• _TASK DESCRIPTION_:
Range to output from the entries below: the line containing "작업 제출이 가능함**" through the line containing "TextHarvester uses a". Set it down exactly, ends included, nothing else.

----- DATA RECORDS -----

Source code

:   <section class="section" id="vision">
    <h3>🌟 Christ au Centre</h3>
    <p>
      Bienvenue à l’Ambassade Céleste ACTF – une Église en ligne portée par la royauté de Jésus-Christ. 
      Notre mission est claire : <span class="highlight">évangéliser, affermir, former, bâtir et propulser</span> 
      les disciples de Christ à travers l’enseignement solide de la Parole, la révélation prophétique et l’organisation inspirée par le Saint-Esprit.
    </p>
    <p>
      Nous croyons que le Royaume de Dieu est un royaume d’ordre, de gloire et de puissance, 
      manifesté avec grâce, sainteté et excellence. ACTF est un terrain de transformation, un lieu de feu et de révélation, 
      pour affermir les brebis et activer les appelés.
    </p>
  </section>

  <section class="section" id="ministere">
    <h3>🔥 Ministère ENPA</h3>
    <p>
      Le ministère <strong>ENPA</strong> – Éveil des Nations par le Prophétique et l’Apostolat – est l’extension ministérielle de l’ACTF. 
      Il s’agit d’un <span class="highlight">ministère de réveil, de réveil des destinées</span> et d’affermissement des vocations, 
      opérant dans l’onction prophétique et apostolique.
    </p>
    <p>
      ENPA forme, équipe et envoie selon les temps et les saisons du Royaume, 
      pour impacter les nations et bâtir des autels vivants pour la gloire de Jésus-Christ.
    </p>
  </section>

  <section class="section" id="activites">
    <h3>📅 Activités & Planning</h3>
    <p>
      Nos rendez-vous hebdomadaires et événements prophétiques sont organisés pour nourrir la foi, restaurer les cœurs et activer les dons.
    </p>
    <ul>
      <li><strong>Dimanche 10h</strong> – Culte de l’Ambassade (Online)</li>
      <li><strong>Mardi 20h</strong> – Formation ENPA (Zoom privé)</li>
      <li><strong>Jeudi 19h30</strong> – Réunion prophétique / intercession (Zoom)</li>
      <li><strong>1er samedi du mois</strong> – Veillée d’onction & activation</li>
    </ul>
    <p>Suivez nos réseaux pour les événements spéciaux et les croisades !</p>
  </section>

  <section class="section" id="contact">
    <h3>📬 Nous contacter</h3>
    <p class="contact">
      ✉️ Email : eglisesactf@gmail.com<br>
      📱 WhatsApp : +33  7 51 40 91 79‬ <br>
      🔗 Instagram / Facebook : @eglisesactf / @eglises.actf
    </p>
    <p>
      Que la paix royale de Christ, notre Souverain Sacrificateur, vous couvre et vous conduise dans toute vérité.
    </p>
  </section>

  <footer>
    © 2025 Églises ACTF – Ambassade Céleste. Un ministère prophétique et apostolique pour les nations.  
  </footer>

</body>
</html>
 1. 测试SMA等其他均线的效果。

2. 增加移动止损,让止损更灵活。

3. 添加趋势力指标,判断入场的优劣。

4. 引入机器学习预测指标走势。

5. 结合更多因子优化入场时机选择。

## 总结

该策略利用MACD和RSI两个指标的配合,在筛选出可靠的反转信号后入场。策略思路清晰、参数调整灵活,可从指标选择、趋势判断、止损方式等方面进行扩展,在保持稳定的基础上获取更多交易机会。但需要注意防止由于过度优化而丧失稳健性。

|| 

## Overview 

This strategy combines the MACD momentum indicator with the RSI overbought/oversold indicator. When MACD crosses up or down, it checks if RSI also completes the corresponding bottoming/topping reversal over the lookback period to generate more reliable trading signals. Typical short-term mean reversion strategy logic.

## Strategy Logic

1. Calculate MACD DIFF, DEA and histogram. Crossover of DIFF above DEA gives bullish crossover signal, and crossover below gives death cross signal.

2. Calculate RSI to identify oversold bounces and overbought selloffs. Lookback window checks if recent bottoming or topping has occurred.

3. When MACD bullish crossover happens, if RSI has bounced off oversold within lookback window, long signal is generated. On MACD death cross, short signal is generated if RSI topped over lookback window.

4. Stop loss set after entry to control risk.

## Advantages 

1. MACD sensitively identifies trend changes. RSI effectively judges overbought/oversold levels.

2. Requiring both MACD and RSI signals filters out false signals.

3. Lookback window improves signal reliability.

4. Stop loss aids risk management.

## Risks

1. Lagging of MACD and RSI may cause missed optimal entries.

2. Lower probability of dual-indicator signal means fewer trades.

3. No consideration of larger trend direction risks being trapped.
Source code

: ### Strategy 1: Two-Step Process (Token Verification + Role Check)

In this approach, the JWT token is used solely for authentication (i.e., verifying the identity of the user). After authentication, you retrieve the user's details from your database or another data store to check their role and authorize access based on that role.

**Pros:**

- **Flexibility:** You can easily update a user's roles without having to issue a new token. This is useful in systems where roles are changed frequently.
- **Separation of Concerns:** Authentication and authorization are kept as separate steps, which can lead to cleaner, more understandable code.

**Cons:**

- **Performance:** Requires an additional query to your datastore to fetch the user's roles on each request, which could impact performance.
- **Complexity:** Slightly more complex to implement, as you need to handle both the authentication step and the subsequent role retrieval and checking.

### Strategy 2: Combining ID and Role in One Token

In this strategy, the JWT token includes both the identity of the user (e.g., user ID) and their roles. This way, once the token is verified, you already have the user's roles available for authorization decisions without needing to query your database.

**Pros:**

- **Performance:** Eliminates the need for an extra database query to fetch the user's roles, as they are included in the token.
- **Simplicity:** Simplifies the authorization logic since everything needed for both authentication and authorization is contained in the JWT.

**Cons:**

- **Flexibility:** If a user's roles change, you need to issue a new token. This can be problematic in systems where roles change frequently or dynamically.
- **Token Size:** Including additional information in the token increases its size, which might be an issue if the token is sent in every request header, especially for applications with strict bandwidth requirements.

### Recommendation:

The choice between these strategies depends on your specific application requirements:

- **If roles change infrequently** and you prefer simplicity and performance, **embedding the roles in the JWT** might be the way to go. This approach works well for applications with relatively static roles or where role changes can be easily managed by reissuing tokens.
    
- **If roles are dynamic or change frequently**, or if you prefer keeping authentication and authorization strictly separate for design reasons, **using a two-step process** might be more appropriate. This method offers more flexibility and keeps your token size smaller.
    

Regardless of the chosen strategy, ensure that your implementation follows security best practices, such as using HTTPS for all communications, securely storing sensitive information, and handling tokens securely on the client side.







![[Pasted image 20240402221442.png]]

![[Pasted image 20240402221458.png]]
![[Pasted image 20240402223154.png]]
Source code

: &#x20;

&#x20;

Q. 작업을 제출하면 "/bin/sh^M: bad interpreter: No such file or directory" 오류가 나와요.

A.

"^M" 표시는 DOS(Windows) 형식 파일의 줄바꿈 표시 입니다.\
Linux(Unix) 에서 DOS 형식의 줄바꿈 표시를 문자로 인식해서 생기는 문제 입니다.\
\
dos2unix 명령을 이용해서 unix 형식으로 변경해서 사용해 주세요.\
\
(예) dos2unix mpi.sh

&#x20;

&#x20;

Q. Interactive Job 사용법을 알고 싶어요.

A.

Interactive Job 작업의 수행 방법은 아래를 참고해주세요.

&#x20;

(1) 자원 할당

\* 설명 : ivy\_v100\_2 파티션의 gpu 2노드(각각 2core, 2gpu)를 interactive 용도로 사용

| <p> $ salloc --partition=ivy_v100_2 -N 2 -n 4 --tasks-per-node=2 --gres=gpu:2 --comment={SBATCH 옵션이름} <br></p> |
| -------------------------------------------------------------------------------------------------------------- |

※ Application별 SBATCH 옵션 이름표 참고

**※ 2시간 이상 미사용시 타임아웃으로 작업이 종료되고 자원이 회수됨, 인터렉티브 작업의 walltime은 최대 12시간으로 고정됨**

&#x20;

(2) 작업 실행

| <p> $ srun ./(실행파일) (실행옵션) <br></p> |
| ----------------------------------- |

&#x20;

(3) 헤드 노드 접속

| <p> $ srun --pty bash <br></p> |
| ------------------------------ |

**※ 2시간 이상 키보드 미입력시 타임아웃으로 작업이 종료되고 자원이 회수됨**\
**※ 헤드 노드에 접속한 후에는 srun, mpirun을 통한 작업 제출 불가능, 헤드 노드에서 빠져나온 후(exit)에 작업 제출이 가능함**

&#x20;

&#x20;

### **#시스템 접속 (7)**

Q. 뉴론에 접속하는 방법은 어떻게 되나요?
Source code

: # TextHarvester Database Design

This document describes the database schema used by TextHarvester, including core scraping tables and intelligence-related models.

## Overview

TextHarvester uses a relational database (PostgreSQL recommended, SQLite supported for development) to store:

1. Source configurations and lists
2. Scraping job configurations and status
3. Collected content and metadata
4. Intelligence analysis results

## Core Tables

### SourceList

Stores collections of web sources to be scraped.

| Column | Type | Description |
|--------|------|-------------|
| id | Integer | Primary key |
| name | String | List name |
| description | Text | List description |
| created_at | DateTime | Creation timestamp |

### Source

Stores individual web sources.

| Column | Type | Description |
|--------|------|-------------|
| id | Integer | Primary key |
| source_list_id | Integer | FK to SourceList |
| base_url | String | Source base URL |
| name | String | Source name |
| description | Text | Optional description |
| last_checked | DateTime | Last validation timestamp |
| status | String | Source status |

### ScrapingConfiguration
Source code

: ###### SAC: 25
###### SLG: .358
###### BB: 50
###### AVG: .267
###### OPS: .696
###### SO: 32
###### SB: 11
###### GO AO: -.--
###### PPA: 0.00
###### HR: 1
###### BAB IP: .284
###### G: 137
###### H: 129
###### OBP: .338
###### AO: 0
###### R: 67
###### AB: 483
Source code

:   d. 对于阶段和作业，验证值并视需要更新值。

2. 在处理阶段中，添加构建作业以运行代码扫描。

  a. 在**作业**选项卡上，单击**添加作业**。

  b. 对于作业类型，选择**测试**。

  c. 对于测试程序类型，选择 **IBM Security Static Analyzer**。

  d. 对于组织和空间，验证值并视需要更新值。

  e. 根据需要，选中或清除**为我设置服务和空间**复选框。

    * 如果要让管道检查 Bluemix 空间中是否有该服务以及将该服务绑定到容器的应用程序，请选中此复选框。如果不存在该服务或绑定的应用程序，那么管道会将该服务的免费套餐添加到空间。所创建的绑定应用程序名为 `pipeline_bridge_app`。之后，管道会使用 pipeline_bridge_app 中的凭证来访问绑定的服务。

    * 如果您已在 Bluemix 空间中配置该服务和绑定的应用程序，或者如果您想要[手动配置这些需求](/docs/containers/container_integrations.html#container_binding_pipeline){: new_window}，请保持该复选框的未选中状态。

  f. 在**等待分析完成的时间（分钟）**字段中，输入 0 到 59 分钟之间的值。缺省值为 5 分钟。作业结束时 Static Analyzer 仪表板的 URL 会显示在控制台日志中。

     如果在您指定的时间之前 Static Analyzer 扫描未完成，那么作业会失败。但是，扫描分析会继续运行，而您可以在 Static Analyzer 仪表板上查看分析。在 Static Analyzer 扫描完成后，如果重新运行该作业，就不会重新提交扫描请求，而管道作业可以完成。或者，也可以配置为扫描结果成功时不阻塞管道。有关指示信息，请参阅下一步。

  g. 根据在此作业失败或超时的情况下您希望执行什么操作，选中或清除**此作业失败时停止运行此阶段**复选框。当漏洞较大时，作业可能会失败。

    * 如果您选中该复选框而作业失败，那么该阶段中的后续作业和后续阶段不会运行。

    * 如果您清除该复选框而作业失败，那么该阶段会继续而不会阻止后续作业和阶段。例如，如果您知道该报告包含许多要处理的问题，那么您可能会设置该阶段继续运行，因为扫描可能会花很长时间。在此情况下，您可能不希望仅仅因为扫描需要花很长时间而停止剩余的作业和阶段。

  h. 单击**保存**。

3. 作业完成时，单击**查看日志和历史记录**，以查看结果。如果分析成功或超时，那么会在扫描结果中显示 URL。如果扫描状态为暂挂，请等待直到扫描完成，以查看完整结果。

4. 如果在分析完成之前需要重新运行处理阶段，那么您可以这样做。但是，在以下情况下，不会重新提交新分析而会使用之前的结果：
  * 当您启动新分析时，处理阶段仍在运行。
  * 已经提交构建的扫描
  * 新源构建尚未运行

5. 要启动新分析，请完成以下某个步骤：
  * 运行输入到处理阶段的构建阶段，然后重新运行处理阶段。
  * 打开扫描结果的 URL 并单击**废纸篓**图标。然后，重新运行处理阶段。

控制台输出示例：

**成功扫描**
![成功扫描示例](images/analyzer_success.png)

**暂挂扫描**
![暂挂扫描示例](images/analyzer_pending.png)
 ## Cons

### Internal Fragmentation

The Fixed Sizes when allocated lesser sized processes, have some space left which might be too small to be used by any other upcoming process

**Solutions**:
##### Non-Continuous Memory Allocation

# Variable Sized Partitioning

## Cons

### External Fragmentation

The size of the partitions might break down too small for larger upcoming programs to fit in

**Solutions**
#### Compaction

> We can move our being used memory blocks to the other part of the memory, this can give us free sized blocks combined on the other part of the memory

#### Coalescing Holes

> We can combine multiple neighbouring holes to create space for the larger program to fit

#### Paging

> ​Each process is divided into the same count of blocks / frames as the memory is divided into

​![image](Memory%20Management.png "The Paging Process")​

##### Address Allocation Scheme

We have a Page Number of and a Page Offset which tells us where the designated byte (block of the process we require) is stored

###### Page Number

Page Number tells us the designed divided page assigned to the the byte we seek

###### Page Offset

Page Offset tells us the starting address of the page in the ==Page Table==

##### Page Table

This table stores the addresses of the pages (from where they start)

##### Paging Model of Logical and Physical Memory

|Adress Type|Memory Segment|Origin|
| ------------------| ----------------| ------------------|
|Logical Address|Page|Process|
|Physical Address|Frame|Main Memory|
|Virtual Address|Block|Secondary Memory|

-----

• _OUTPUT OF THE EXERCISE_:
**※ 헤드 노드에 접속한 후에는 srun, mpirun을 통한 작업 제출 불가능, 헤드 노드에서 빠져나온 후(exit)에 작업 제출이 가능함**

&#x20;

&#x20;

### **#시스템 접속 (7)**

Q. 뉴론에 접속하는 방법은 어떻게 되나요?
Source code

: # TextHarvester Database Design

This document describes the database schema used by TextHarvester, including core scraping tables and intelligence-related models.

## Overview

TextHarvester uses a relational database (PostgreSQL recommended, SQLite supported for development) to store:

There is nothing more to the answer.